Start of Block

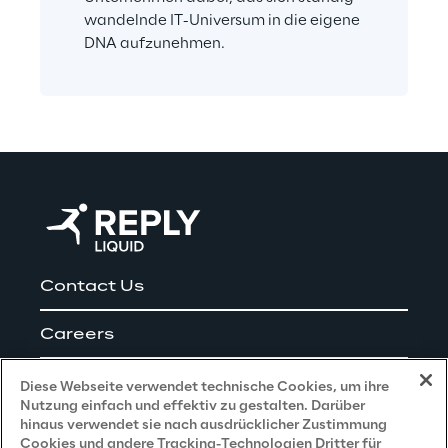
wandelnde IT-Universum in die eigene 
DNA aufzunehmen.
Contact Us
Careers
Impressum
Diese Webseite verwendet technische Cookies, um ihre
Nutzung einfach und effektiv zu gestalten. Darüber
hinaus verwendet sie nach ausdrücklicher Zustimmung
Cookies und andere Tracking-Technologien Dritter für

End of Block

Each line of the records that holds the word "Cookies" should be copied out.

§ RESULT FOR THIS EXERCISE
Diese Webseite verwendet technische Cookies, um ihre
Cookies und andere Tracking-Technologien Dritter für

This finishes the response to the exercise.